We woke up at 5pm, opened the curtains and BAM!!! the sun was shining back down on us like it was the middle of the day. The sky had completely cleared and it was safe to say the Bull Fighting was on!!!
We thought it'd be a good idea to catch a cab to the Plaza and not have to deal with the crowds and pickpockets on the metro. However, we only managed to get as far as the Plaza De Alcala because in front of us, the police had closed off the streets due to a damn PROTEST!!! Trust this to happen in Spain, eh?
The cabby driver was very nice and him and we were laughing about the dumb protesters and how they muck up everything for the everyone else. He suggested we get off and walk over to the Retiro metro station , which was the nearest one and catch the next train to Las Ventas station, which is the stop for the Plaza de Toros. With that, we paid him and crossed the protesters as we made our way to catch the metro.
We got off at Las Ventas and the station was already crowded with eager bullfighting fans. Outside the Plaza de Toros there were alot of street stalls selling souvenirs, drinks and food, so we bought some chips and spent ?8, the equivalent of $10 Australian Dollars for a 250g bag of lollies!!! You'd hope they were the best tasting lollies for that price lol
We soon got out tickets checked in and were shown to our concrete seats, in the Sol/Sombre (sun/shade) side. You could rent padded seat cushions for ?2, but we decided we would be ok with our numb bums for the next 2 hours.
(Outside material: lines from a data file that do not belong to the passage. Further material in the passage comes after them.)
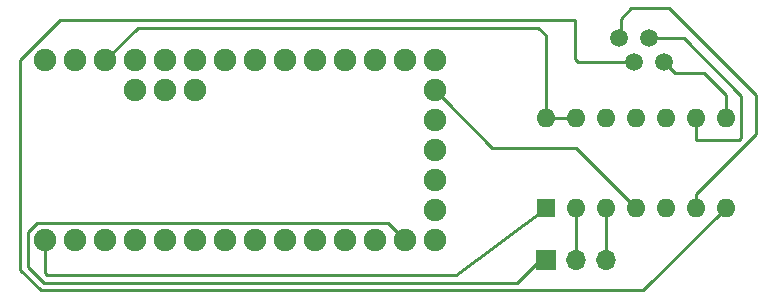
<source format=gtl>
G04 #@! TF.FileFunction,Copper,L1,Top,Signal*
%FSLAX46Y46*%
G04 Gerber Fmt 4.6, Leading zero omitted, Abs format (unit mm)*
G04 Created by KiCad (PCBNEW 4.0.6) date Tuesday, May 23, 2017 'AMt' 09:44:31 AM*
%MOMM*%
%LPD*%
G01*
G04 APERTURE LIST*
%ADD10C,0.100000*%
%ADD11C,1.900000*%
%ADD12R,1.600000X1.600000*%
%ADD13O,1.600000X1.600000*%
%ADD14R,1.700000X1.700000*%
%ADD15O,1.700000X1.700000*%
%ADD16C,1.500000*%
%ADD17C,0.250000*%
G04 APERTURE END LIST*
D10*
D11*
X139865100Y-99923600D03*
X142405100Y-99923600D03*
X144945100Y-99923600D03*
X165265100Y-110083600D03*
X165265100Y-107543600D03*
X165265100Y-105003600D03*
X165265100Y-99923600D03*
X165265100Y-102463600D03*
X134785100Y-112623600D03*
X137325100Y-112623600D03*
X139865100Y-112623600D03*
X142405100Y-112623600D03*
X144945100Y-112623600D03*
X147485100Y-112623600D03*
X150025100Y-112623600D03*
X152565100Y-112623600D03*
X155105100Y-112623600D03*
X157645100Y-112623600D03*
X160185100Y-112623600D03*
X162725100Y-112623600D03*
X165265100Y-112623600D03*
X165265100Y-97383600D03*
X162725100Y-97383600D03*
X160185100Y-97383600D03*
X157645100Y-97383600D03*
X155105100Y-97383600D03*
X152565100Y-97383600D03*
X150025100Y-97383600D03*
X147485100Y-97383600D03*
X144945100Y-97383600D03*
X142405100Y-97383600D03*
X139865100Y-97383600D03*
X137325100Y-97383600D03*
X134785100Y-97383600D03*
X132245100Y-97383600D03*
X132245100Y-112623600D03*
D12*
X174625000Y-109855000D03*
D13*
X189865000Y-102235000D03*
X177165000Y-109855000D03*
X187325000Y-102235000D03*
X179705000Y-109855000D03*
X184785000Y-102235000D03*
X182245000Y-109855000D03*
X182245000Y-102235000D03*
X184785000Y-109855000D03*
X179705000Y-102235000D03*
X187325000Y-109855000D03*
X177165000Y-102235000D03*
X189865000Y-109855000D03*
X174625000Y-102235000D03*
D14*
X174625000Y-114300000D03*
D15*
X177165000Y-114300000D03*
X179705000Y-114300000D03*
D16*
X182130000Y-97520000D03*
X184630000Y-97520000D03*
X180880000Y-95520000D03*
X183380000Y-95520000D03*
D17*
X182245000Y-109855000D02*
X177165000Y-104775000D01*
X177165000Y-104775000D02*
X170116500Y-104775000D01*
X166215099Y-100873599D02*
X165265100Y-99923600D01*
X170116500Y-104775000D02*
X166215099Y-100873599D01*
X174625000Y-102235000D02*
X174625000Y-95250000D01*
X174625000Y-95250000D02*
X173990000Y-94615000D01*
X174625000Y-102235000D02*
X177165000Y-102235000D01*
X140093700Y-94615000D02*
X137325100Y-97383600D01*
X173990000Y-94615000D02*
X140093700Y-94615000D01*
X132245100Y-112623600D02*
X132245100Y-115404900D01*
X167005000Y-115570000D02*
X174625000Y-109855000D01*
X132410200Y-115570000D02*
X167005000Y-115570000D01*
X132245100Y-115404900D02*
X132410200Y-115570000D01*
X188005000Y-98470000D02*
X185580000Y-98470000D01*
X185580000Y-98470000D02*
X184630000Y-97520000D01*
X189865000Y-100330000D02*
X188005000Y-98470000D01*
X189865000Y-102235000D02*
X189865000Y-100330000D01*
X191190001Y-100385001D02*
X186325000Y-95520000D01*
X186325000Y-95520000D02*
X183380000Y-95520000D01*
X190989378Y-104140000D02*
X191190001Y-103939377D01*
X191190001Y-103939377D02*
X191190001Y-100385001D01*
X187325000Y-104140000D02*
X190989378Y-104140000D01*
X187325000Y-102235000D02*
X187325000Y-104140000D01*
X187325000Y-109855000D02*
X187325000Y-108723630D01*
X187325000Y-108723630D02*
X192405000Y-103643630D01*
X192405000Y-103643630D02*
X192405000Y-100330000D01*
X192405000Y-100330000D02*
X185069999Y-92994999D01*
X185069999Y-92994999D02*
X181875001Y-92994999D01*
X181875001Y-92994999D02*
X180975000Y-93895000D01*
X180975000Y-93895000D02*
X180975000Y-95425000D01*
X180975000Y-95425000D02*
X180880000Y-95520000D01*
X177114990Y-93964990D02*
X177114990Y-97300010D01*
X177114990Y-97300010D02*
X177334980Y-97520000D01*
X177334980Y-97520000D02*
X182130000Y-97520000D01*
X189865000Y-109855000D02*
X182849980Y-116870020D01*
X182849980Y-116870020D02*
X131871716Y-116870020D01*
X131871716Y-116870020D02*
X130120089Y-115118393D01*
X130120089Y-115118393D02*
X130120089Y-97325609D01*
X130120089Y-97325609D02*
X133480708Y-93964990D01*
X133480708Y-93964990D02*
X177114990Y-93964990D01*
X161775101Y-111673601D02*
X162725100Y-112623600D01*
X175260000Y-114300000D02*
X174160000Y-114300000D01*
X174160000Y-114300000D02*
X172239990Y-116220010D01*
X172239990Y-116220010D02*
X132140958Y-116220010D01*
X132140958Y-116220010D02*
X130770099Y-114849151D01*
X130770099Y-114849151D02*
X130770099Y-111915599D01*
X130770099Y-111915599D02*
X131537099Y-111148599D01*
X131537099Y-111148599D02*
X161250099Y-111148599D01*
X161250099Y-111148599D02*
X161775101Y-111673601D01*
X177165000Y-109855000D02*
X177165000Y-113665000D01*
X177165000Y-113665000D02*
X177800000Y-114300000D01*
X179705000Y-109855000D02*
X179705000Y-113665000D01*
X179705000Y-113665000D02*
X180340000Y-114300000D01*
M02*

</source>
7pm on the dot, the band started up and out came the horses, the honorary bull fighters and the donkeys. We watched as the bullfighters presented themselves in front of the crowd and more importantly, the judges. I really didn't know what to expect as I had never watched a bullfight before, not even on youtube, so as I stared and waited, the bull made a pounding entrance into the ring and spotted the first target. The bullfighter, or toreros, stirred the bulls up abit, swaying their targets, before the judges blew the horn and out came the armoured horse and rider. It was their job to spear the bull in the back when it rammed into the horses side. It was interesting seeing how the horses handled being attacked by the bulls horns. They were blindfolded to keep them calm and steadily balanced themselves. When the bull was speared by the rider, the toreros would then come in and distract the bull away from the horse. Once again, the judges blew the horn and out went the horses and in came another team of toreros. They teased and targeted the bull, spearing him and making him weak. On the third judges call, the main torero, or matador, finishes the bull with a sword known as the 'estoque' by spearing him right in the middle of the shoulder blades.
After the bull is no longer alive, the band starts playing again, as though to celebrate the victory of the toreros and matadores and the donkeys come out to carry the bull out of the ring. In total, there were 6 bull fights, as the toreros each have two fights.
It was really interesting being there, and being witness to such an event. Never in my life did I ever think I would be there and see it. I looked around the crowd and although many were tourists, many of the locals were there with there children and it was obvious that this tradition will be a hard one to end, if it ever does.